Question

Total number of angular nodes of orbitals associated with third shell $ (n=3) $ of an atom is:

• A. 3
• B. 4
• C. 2
• D. 1

Hint:

The number of angular nodes for an orbital is equal to \(l\), and for a given shell \(n\), the total number of angular nodes is the sum of the angular nodes for each orbital.

Answer 1

The Correct Option is A

Step 1: Understanding the problem.
The question asks for the total number of angular nodes of orbitals associated with the third shell \( (n = 3) \).
The angular nodes are associated with the azimuthal quantum number \( l \).

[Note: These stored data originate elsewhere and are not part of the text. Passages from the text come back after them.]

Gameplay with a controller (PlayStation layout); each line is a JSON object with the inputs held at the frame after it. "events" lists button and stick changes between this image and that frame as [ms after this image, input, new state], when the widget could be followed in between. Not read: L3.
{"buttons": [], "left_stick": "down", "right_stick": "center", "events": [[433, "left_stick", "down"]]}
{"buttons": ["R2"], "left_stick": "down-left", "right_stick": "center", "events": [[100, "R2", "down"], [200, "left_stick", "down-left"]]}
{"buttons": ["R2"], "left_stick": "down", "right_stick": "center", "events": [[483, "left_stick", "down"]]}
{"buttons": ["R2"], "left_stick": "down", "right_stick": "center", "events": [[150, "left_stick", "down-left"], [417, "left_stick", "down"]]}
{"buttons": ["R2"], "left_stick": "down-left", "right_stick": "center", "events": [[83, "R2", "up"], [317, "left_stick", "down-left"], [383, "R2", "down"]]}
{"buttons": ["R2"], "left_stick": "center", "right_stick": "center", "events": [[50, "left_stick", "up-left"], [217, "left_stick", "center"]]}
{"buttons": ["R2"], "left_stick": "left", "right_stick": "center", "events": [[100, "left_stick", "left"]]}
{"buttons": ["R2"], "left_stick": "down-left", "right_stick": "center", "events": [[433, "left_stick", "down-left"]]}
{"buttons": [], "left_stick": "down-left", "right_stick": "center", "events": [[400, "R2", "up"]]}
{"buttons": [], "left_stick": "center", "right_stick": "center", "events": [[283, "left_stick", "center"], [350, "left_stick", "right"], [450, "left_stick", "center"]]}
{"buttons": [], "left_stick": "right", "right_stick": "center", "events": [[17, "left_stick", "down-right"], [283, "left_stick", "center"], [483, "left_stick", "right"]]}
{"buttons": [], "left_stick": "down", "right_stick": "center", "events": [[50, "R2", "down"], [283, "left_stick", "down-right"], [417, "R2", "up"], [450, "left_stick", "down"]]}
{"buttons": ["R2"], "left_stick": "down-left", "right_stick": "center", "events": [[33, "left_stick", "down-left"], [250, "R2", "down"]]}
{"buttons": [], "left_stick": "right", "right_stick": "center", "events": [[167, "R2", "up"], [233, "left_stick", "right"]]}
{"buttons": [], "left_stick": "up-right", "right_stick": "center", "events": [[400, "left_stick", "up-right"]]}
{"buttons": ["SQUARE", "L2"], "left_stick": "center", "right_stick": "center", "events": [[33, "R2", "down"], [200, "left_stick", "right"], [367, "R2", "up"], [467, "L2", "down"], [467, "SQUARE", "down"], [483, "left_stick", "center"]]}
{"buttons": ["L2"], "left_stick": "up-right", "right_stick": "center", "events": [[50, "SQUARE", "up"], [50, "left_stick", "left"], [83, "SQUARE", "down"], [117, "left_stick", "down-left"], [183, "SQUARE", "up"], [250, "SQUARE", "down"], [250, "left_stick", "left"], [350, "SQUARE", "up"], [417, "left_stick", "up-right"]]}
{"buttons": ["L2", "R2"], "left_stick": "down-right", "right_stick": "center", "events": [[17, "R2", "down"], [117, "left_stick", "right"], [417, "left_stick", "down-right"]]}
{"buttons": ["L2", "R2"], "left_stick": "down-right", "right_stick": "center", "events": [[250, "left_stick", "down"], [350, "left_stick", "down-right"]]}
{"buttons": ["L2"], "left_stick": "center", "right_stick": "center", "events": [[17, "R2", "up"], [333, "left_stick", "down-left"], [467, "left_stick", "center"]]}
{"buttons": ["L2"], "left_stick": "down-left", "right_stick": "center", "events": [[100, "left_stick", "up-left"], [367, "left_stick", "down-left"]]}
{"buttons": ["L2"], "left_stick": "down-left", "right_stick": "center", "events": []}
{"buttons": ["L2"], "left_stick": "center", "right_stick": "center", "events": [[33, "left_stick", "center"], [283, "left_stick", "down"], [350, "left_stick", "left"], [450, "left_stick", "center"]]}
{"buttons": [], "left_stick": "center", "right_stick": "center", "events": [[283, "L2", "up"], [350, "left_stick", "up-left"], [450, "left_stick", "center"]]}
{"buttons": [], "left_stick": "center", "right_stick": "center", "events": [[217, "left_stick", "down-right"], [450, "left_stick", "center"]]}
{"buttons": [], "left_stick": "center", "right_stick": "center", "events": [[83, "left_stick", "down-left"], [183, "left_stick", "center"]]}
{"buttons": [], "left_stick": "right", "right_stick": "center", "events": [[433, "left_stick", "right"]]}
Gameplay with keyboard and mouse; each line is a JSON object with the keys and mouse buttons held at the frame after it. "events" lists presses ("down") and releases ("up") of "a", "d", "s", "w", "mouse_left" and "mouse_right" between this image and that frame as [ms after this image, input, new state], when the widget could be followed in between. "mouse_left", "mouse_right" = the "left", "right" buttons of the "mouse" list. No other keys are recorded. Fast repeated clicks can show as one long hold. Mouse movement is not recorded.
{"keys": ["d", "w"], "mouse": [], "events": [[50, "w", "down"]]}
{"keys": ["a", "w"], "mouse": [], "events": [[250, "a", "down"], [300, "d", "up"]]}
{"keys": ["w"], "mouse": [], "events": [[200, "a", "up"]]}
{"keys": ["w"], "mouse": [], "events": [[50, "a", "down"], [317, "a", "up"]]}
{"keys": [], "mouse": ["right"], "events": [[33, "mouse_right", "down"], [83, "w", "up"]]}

Step 2: Finding the value of \(l\).
For \(n = 3\), the possible values of \(l\) are:
\(l = 0\) for the \(s\)-orbital
\(l = 1\) for the \(p\)-orbital
\(l = 2\) for the \(d\)-orbital
Step 3: Counting the angular nodes.
The number of angular nodes for an orbital is equal to \(l\). So:
\(s\)-orbitals (\(l = 0\)) have 0 angular nodes.
\(p\)-orbitals (\(l = 1\)) have 1 angular node.
\(d\)-orbitals (\(l = 2\)) have 2 angular nodes.
\ Step 4: Total number of angular nodes.
The total number of angular nodes is the sum of the angular nodes for each orbital type:
0 for the \(s\)-orbitals, 1 for the \(p\)-orbitals, and 2 for the \(d\)-orbitals.
Total angular nodes = \(0 + 1 + 2 = 3\).
Step 5: Conclusion.
Thus, the correct answer is option (1).